---------- Reading passage ----------

During these long Balkan wars attending the breakup of the Ottoman Empire, the British ruling class exhibited a similar strong emotional attachment to Greece, a consequence of the classical (Greek and Latin) core of elite secondary education. Two of England's most famous poets – Percy Shelley and Lord Byron – died fighting for Greek independence. Modern Greece was thought of in terms of classical Hellas struggle with ‘tyrannical’ Persia more than two millennia before. As in the previous cases, this sentimental alliance was sealed by the royal marriage in 1953 of Queen Elizabeth II with Prince Philip of Greece, actually of Danish descent.
 
What has the stance been of the US with its anti-monarchical origin? First president, George Washington (1789-97) in his second inaugural address struck a note of isolation “from the ordinary vicissitudes of European politics”. This focus on cold, calculating interests, was marred in the late 1790s by partisan favouritism of the Jeffersonians for the French revolutionary republic versus the now pro-British Federalists. Having navigated this crisis without war, the US slipped into a second war with the parent country, Great Britain, in 1812 over unresolved issues of the treaty of 1783, but not as an ally of Napoleonic France. Anti-British sentiment, fed by Independence Day rhetoric and large-scale Irish immigration in the 1840s, persisted for the rest of the century despite a common interest in fostering the independence of the Spanish colonies of South and Central America. It has been said that the US Monroe Doctrine in 1823 against European intervention in the western hemisphere was actually enforced by the British fleet. Late in the century, popular Anglo-phobia was displaced by elite Anglo-philia, both as a consequence of the source of threat shifting from Great Britain to Germany and from the changing ethnic composition of the American population with mass immigration from Italy, Eastern Europe and Scandinavia which challenged ‘Wasp’ (White, Anglo-Saxon, Protestant) domination. The alliance of Britain and France in the World War I resolved the conflict between the partisans of each and enabled the American “doughboys” of 1917 to say “Lafayette, we are here”, implying that their arrival was in fulfilment of the French alliance of 1778, but without provoking British anger.

---------- Data for review ----------

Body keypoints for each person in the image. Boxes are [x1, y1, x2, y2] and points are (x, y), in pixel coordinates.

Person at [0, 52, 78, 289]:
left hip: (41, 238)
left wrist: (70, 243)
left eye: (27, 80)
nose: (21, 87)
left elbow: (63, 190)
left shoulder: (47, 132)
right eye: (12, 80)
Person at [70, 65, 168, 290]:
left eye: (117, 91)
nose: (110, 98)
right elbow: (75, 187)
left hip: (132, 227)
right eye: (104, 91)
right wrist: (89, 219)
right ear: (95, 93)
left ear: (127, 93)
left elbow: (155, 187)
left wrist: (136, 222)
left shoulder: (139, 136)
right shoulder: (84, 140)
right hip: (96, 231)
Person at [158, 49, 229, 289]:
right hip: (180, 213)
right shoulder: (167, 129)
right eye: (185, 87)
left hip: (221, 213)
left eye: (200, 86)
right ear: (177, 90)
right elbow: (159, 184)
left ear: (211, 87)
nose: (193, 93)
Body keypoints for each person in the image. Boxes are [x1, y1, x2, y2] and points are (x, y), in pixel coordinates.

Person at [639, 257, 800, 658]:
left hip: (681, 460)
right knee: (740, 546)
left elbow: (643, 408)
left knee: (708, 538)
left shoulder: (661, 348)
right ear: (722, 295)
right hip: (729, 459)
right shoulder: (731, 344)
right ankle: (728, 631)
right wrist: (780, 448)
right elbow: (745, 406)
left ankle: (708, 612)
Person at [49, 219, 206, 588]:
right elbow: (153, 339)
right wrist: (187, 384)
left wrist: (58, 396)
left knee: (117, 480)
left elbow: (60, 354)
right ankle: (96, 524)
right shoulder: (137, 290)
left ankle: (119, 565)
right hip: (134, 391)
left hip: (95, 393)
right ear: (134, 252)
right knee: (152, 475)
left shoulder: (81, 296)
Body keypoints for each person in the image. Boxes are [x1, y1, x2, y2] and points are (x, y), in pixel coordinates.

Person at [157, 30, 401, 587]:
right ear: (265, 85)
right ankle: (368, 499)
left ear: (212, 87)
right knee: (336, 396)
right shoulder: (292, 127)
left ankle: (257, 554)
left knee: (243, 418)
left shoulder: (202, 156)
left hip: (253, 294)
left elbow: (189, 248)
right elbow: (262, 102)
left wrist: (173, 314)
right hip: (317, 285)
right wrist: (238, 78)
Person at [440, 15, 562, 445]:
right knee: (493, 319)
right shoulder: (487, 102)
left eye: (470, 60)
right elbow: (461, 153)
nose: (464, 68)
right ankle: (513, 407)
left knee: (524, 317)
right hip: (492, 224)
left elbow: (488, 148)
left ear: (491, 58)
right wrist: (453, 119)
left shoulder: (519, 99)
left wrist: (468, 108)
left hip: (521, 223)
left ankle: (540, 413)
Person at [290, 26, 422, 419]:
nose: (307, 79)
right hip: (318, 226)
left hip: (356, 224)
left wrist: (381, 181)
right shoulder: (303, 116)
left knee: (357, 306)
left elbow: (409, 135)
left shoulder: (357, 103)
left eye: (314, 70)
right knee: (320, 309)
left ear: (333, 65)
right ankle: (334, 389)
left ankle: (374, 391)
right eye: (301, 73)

----------
---------- Data for review ----------

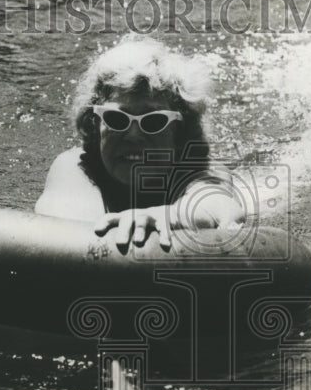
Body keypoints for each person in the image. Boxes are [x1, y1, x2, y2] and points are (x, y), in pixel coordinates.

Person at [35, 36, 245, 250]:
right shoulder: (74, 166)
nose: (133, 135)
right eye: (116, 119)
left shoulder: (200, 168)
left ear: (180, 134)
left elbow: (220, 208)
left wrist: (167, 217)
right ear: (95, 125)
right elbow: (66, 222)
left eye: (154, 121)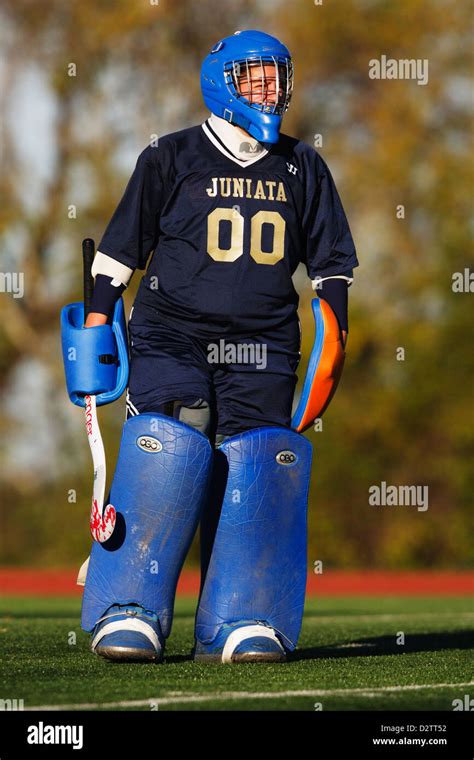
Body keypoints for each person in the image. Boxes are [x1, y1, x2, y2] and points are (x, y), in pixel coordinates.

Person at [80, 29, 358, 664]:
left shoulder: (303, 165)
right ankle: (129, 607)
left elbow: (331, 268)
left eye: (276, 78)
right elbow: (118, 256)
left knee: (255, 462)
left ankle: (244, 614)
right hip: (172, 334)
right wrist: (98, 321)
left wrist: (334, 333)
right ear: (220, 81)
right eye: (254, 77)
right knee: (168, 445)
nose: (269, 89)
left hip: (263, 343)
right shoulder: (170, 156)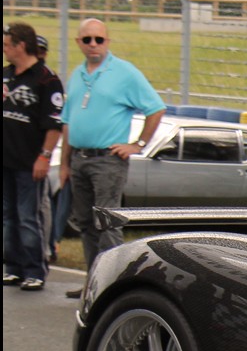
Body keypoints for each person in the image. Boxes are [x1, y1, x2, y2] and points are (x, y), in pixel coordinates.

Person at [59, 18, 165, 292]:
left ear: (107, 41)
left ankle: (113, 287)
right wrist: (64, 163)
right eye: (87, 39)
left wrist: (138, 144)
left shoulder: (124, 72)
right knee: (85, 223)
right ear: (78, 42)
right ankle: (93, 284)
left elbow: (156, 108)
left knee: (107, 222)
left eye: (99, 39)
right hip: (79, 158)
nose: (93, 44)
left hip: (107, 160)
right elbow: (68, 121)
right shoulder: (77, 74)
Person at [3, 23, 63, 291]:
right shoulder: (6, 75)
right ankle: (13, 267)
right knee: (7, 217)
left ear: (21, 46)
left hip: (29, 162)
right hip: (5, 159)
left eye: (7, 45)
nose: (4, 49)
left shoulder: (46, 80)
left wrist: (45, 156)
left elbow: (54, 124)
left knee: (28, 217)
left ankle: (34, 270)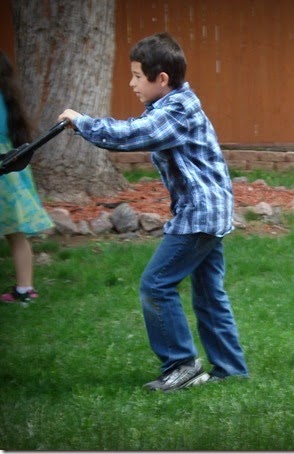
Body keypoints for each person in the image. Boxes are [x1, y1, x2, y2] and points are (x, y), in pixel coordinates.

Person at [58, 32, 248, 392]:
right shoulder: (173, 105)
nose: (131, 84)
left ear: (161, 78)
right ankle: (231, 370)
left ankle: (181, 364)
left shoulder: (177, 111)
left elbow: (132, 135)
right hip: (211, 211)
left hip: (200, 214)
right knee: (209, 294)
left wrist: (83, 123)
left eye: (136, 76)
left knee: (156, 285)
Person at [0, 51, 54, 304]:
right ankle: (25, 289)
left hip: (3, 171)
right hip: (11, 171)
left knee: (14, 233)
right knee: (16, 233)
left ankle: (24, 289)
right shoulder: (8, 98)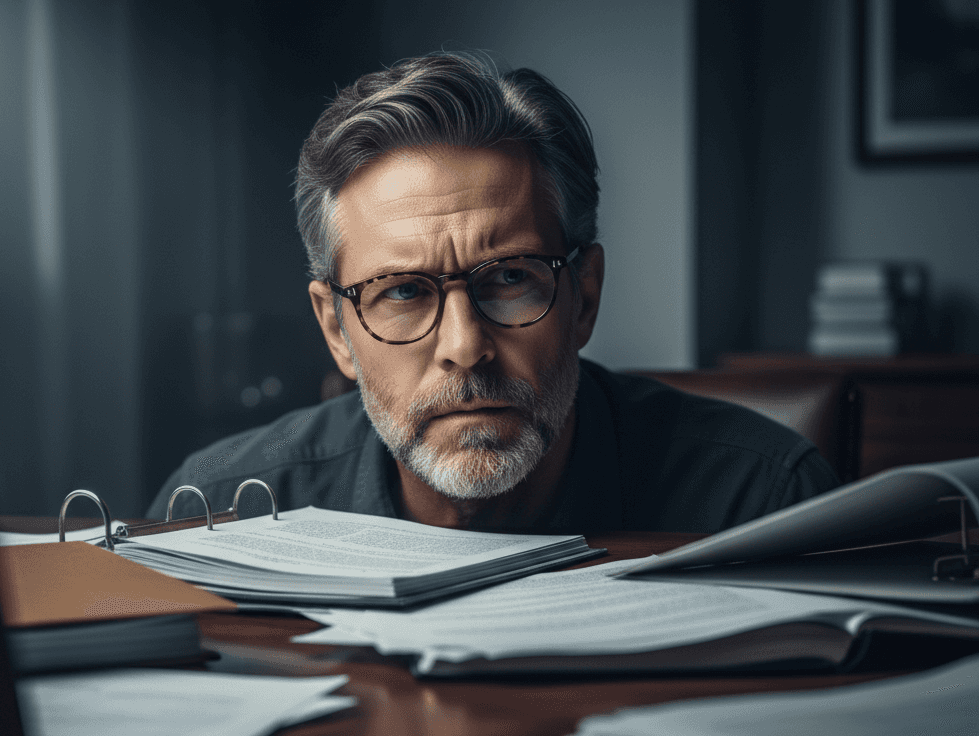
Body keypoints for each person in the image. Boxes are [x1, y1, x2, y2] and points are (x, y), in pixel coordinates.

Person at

----------
---------- Data for review ----------

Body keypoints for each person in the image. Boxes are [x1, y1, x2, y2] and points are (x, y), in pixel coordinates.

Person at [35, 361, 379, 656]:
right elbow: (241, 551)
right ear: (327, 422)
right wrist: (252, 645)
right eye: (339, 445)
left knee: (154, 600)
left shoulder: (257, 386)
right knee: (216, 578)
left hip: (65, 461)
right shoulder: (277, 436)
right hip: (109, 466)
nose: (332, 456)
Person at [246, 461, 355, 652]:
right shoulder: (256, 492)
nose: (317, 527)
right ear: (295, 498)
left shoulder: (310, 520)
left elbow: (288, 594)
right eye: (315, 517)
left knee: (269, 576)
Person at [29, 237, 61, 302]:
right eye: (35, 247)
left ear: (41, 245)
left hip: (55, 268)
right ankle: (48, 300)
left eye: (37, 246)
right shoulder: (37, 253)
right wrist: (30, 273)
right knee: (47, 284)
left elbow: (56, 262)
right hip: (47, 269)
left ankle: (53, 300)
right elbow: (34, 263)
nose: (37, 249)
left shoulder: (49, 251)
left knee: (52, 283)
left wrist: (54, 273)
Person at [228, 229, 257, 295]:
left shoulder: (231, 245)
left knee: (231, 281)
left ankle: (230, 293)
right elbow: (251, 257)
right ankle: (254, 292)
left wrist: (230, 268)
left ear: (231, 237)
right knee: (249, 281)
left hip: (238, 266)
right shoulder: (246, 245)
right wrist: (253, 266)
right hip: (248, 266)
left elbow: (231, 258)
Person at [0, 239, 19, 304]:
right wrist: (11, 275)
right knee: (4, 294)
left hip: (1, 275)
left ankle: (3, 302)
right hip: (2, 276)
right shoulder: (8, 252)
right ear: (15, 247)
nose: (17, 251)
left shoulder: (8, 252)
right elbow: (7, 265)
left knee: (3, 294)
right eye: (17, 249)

----------

• List of tasks:
a – In the passage on British and American foreign sympathies, which two English poets died fighting for Greek independence?
b – Continue the passage on British and American foreign sympathies from the point where it stops.
The data is separate from the passage on British and American foreign sympathies.

• Numbered answers:
a – Percy Shelley and Lord Byron.

b –
 
The long domestic struggle between ‘isolationists’ and ‘interventionists’ resumed, however, in 1919 over the issue of membership of the League of Nations; the issue was not resolved in favour of the interventionists until the Japanese attack on Pearl Harbour in 1941. That came about, it is often forgotten, because of another American sentimental attachment, namely to China. Despite its mistreatment and finally exclusion of Chinese immigrants, the US maintained the fiction that its joining the European imperialists in the suppression of the Boxer rebellion of 1898 was for altruistic reasons and preservation of the ‘Open Door’ to China. If US President Franklin Roosevelt (1933-45) had yielded to Japanese demands to recognize their pre-eminence in China in 1941, there might well have been no war in the Pacific, but then there would have been no declaration of war on Germany and the Axis, necessary, the interventionists felt, to overcome the German threat to the balance of power in Europe. After the war and the Chinese civil war, this propensity to favour China narrowed, with the Communist victory in 1950, to the refugee Republic of China on Taiwan. US President Richard Nixon's (1969-74) restoration of relations with the People's Republic of China was a triumph of Kissingerian realism over sentiment.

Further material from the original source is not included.